- EXERCISE BRIEF
Whenever a line of the records below contains the word "about", copy that line.

- SOURCE DATA
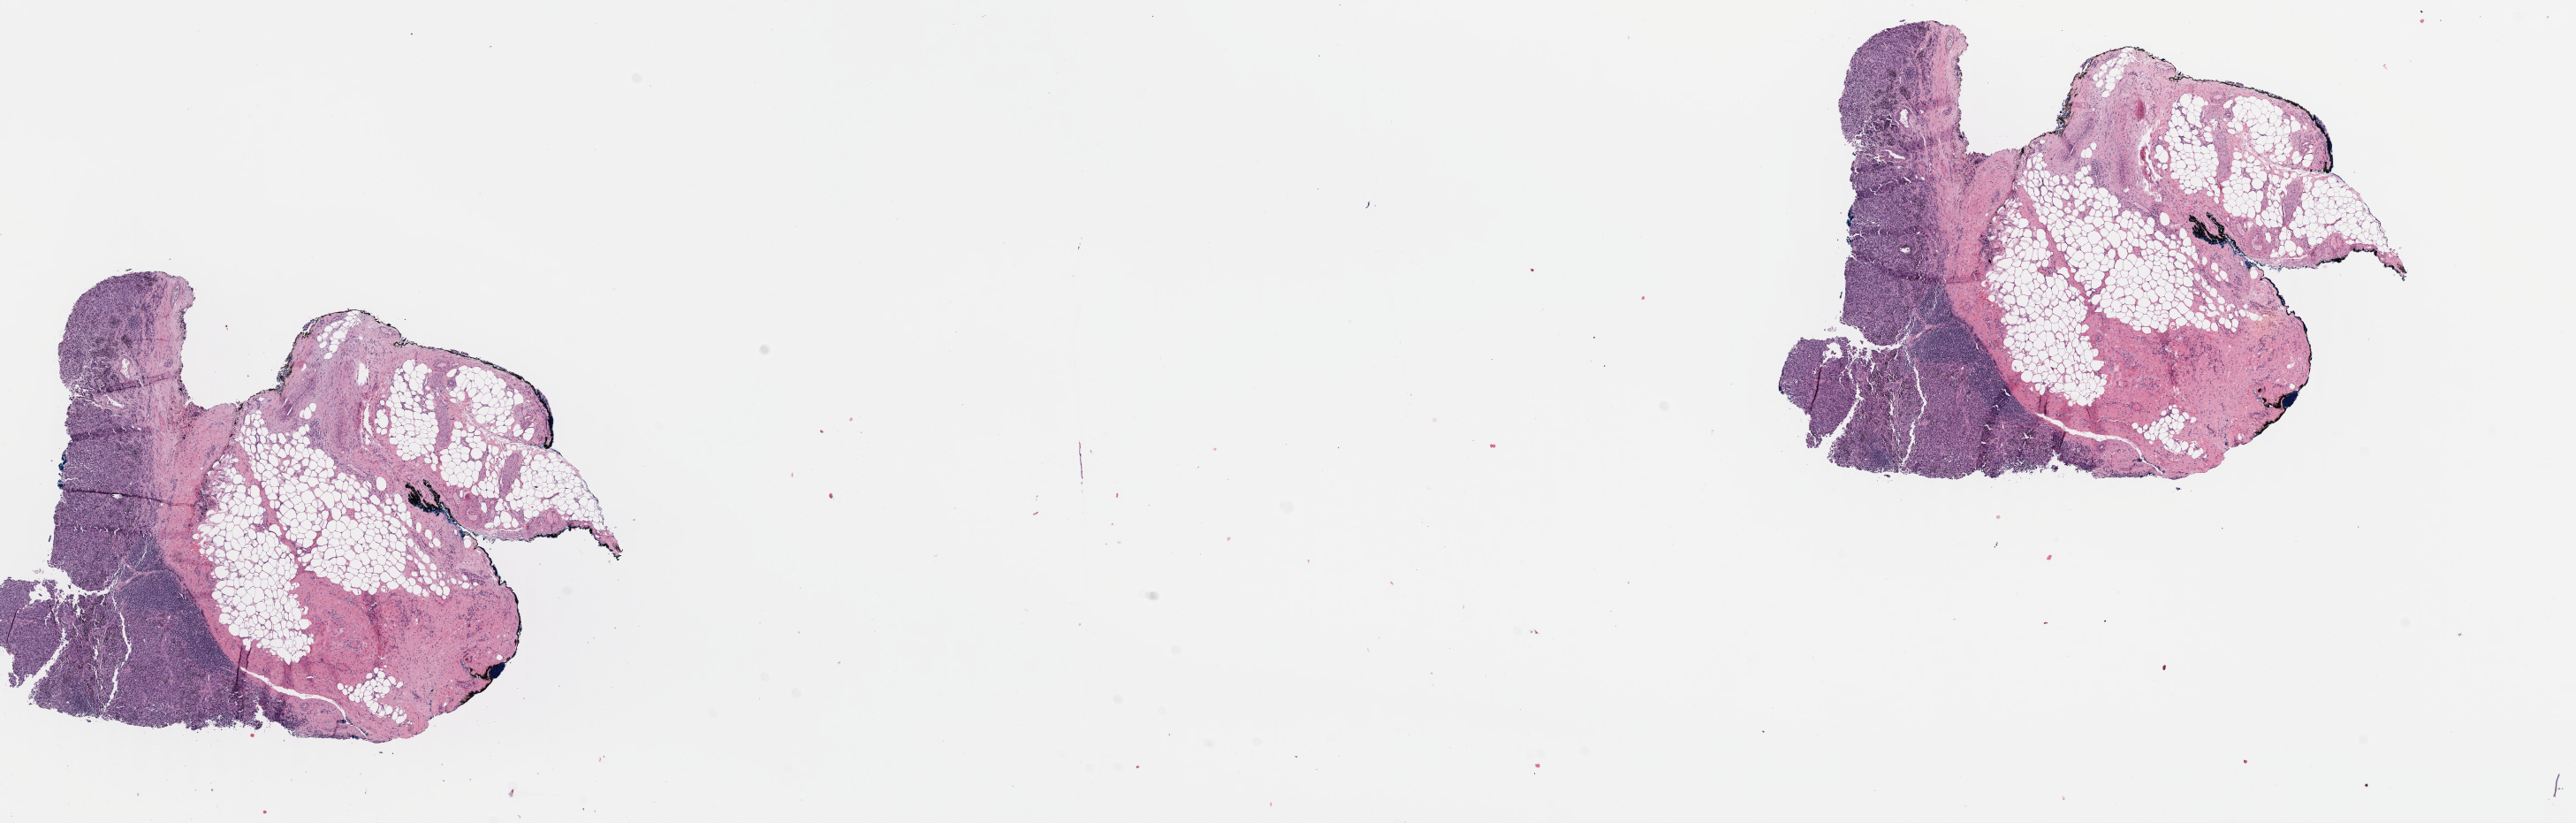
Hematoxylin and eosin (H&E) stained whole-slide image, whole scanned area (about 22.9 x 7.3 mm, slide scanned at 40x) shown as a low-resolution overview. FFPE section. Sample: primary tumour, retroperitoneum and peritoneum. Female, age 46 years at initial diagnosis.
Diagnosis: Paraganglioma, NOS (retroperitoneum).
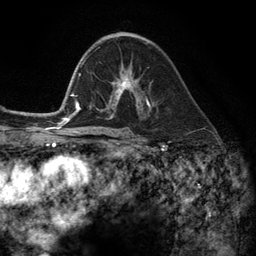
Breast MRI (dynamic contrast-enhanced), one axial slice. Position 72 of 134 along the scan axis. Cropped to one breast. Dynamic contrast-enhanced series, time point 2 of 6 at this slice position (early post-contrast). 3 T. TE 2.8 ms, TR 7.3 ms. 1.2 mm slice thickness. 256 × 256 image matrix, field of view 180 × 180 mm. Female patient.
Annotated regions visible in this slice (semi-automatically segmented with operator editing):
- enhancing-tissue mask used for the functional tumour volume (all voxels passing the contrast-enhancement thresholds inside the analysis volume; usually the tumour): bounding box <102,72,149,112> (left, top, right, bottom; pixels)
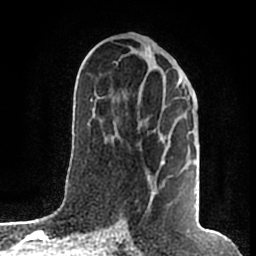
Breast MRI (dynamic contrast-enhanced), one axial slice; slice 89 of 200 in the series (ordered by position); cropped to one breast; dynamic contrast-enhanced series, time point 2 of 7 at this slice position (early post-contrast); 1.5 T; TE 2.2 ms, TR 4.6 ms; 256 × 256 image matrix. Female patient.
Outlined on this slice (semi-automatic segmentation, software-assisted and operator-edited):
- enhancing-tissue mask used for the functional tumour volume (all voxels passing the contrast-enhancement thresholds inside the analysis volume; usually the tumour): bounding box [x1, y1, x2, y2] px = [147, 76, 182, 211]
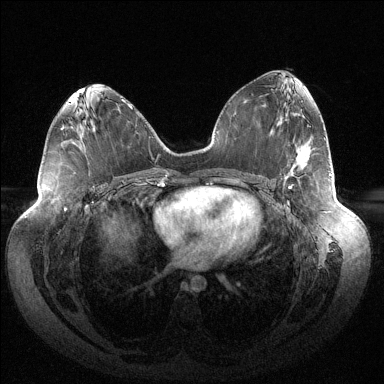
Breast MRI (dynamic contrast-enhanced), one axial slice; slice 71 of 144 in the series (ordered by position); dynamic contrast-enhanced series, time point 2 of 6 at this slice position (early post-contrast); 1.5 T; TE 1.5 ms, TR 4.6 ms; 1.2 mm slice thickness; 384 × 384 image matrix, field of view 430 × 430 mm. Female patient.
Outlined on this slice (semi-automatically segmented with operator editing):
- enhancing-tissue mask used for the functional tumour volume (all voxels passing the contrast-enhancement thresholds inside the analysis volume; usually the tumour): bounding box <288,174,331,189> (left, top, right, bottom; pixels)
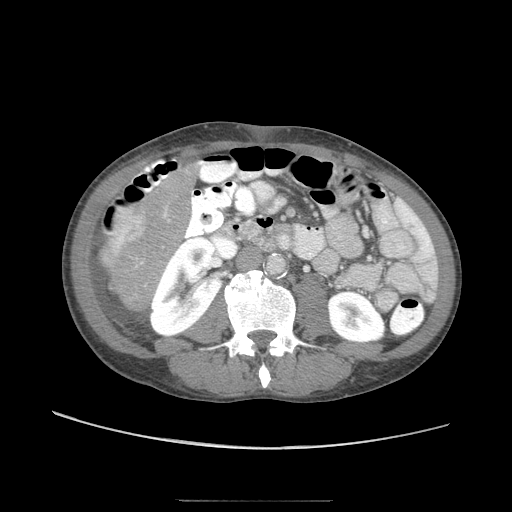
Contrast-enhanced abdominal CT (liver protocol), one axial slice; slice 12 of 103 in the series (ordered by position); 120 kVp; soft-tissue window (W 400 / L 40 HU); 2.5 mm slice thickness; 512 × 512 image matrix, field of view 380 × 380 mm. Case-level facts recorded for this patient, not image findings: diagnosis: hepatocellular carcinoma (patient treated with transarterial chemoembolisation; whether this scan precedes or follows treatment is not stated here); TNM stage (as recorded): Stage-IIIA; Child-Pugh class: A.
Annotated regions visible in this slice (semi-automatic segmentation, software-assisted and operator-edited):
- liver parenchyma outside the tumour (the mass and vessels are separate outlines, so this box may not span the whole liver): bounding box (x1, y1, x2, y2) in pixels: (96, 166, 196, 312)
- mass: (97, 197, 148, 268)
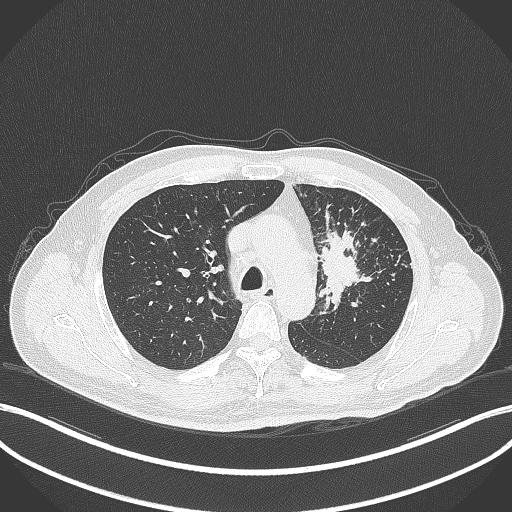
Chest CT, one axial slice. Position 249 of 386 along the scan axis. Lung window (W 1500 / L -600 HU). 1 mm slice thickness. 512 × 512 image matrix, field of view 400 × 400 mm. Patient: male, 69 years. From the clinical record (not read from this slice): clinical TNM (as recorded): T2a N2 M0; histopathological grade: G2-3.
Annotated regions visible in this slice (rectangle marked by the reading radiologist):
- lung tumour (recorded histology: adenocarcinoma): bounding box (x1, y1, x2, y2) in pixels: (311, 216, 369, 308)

==

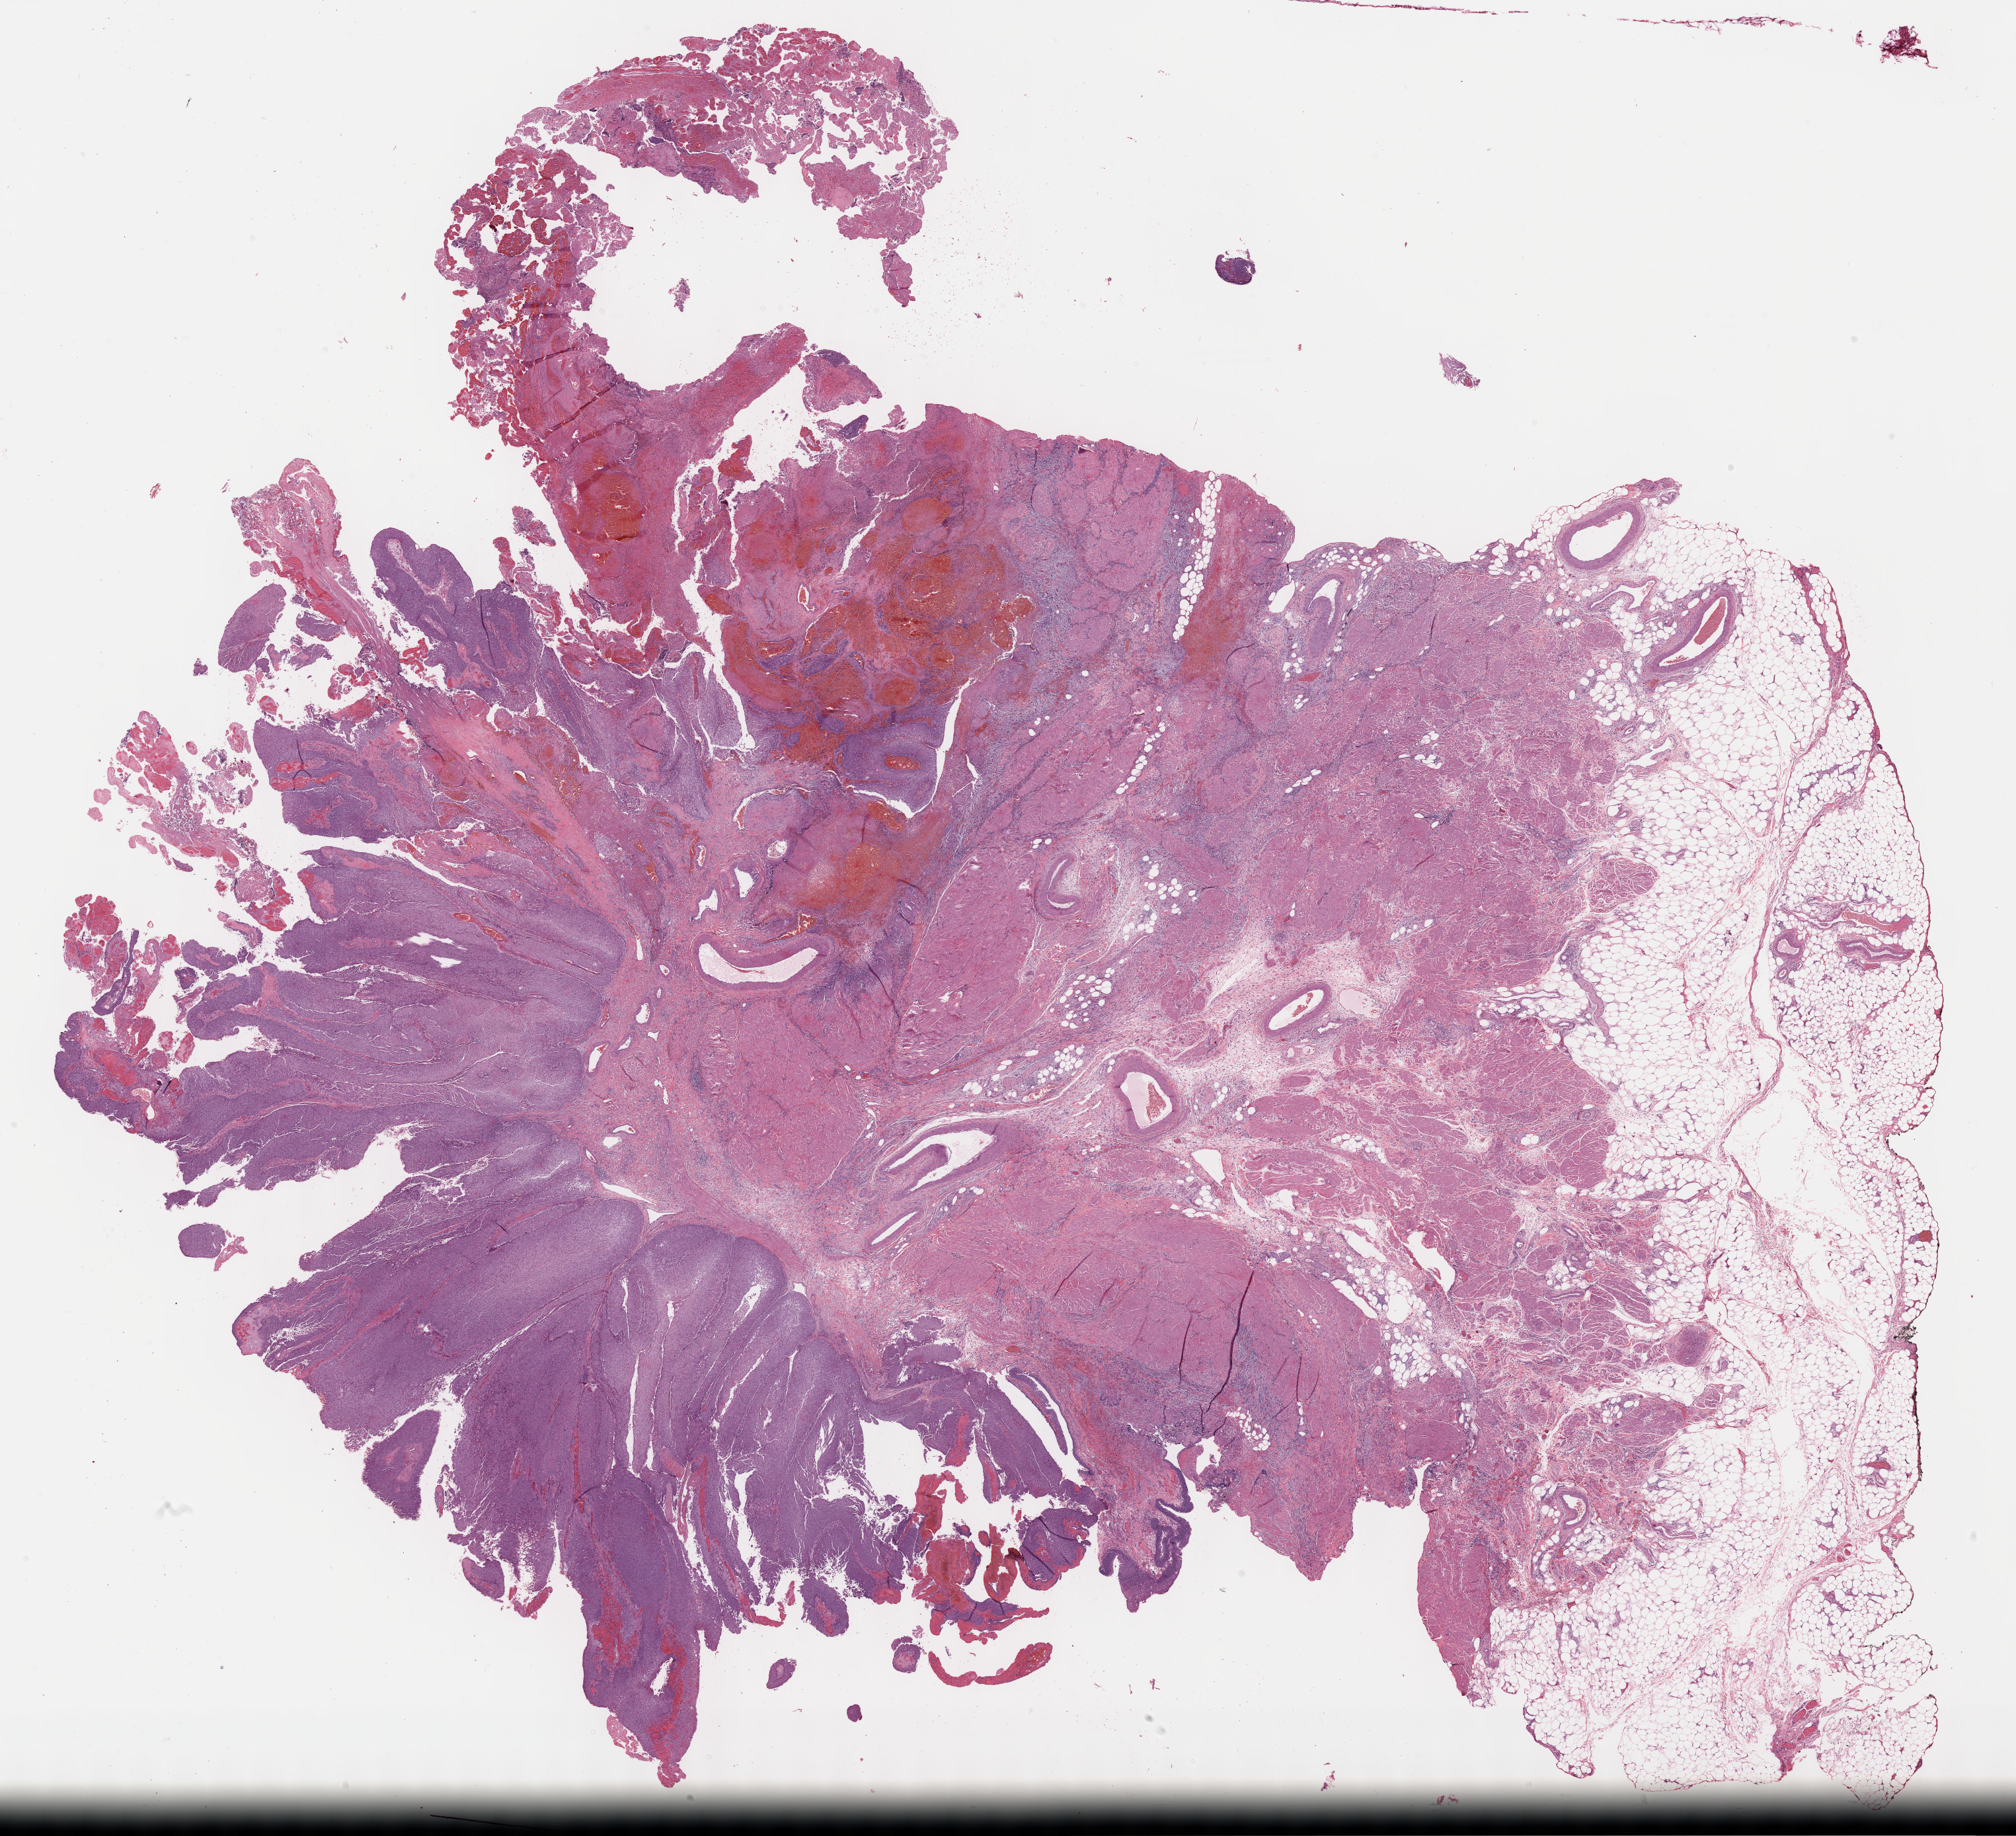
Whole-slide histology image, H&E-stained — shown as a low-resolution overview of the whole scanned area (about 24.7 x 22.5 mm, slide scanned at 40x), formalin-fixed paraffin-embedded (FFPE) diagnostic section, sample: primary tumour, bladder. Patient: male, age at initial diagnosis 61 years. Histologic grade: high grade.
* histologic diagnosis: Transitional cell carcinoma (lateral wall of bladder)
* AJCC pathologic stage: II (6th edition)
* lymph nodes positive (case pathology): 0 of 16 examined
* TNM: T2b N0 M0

* * *

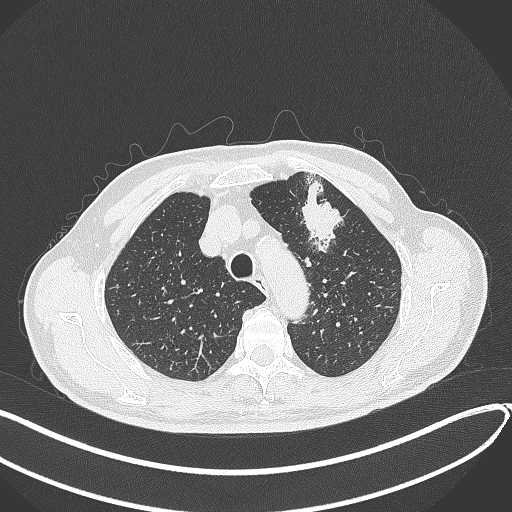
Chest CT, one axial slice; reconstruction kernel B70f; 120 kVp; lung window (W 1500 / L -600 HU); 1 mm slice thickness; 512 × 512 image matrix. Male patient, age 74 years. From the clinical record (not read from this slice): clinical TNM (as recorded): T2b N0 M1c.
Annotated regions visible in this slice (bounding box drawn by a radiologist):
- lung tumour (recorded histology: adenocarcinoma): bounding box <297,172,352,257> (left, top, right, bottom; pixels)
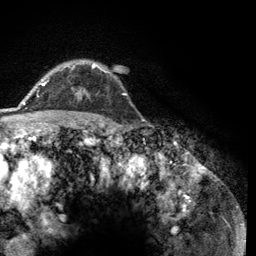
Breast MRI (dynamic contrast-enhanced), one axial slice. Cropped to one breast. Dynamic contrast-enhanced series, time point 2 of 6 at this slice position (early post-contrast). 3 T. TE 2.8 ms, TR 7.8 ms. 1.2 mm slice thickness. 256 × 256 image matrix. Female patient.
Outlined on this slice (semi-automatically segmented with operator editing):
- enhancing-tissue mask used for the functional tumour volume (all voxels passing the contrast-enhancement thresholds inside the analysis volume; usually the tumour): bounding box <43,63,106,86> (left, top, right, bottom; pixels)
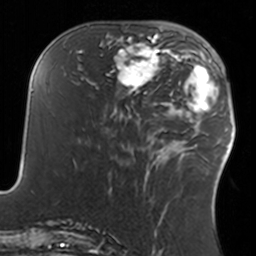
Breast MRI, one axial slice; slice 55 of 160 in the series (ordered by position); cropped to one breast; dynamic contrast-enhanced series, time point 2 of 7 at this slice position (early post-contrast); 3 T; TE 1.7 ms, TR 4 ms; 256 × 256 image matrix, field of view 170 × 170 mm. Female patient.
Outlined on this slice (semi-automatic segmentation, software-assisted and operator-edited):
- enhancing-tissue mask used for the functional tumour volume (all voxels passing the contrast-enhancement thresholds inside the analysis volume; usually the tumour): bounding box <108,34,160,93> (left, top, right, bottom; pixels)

- OUTPUT OF THE EXERCISE
Hematoxylin and eosin (H&E) stained whole-slide image, whole scanned area (about 22.9 x 7.3 mm, slide scanned at 40x) shown as a low-resolution overview. FFPE section. Sample: primary tumour, retroperitoneum and peritoneum. Female, age 46 years at initial diagnosis.
Whole-slide histology image, H&E-stained — shown as a low-resolution overview of the whole scanned area (about 24.7 x 22.5 mm, slide scanned at 40x), formalin-fixed paraffin-embedded (FFPE) diagnostic section, sample: primary tumour, bladder. Patient: male, age at initial diagnosis 61 years. Histologic grade: high grade.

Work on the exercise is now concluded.